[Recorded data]
----
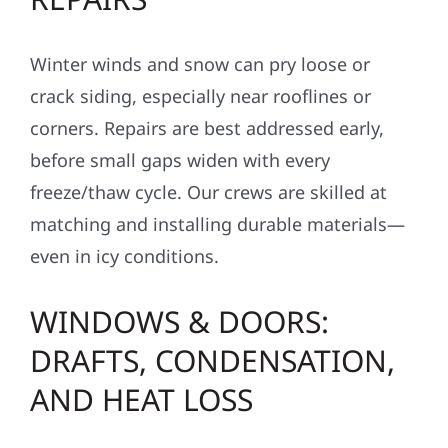
Winter winds and snow can pry loose or
crack siding, especially near rooflines or
corners. Repairs are best addressed early,
before small gaps widen with every
freeze/thaw cycle. Our crews are skilled at
matching and installing durable materials—
even in icy conditions.
WINDOWS & DOORS:
DRAFTS, CONDENSATION,
AND HEAT LOSS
----
### Problem
An exact copy of the entries, minus the pictures, is what's needed here.

### Solution
Winter winds and snow can pry loose or
crack siding, especially near rooflines or
corners. Repairs are best addressed early,
before small gaps widen with every
freeze/thaw cycle. Our crews are skilled at
matching and installing durable materials—
even in icy conditions.
WINDOWS & DOORS:
DRAFTS, CONDENSATION,
AND HEAT LOSS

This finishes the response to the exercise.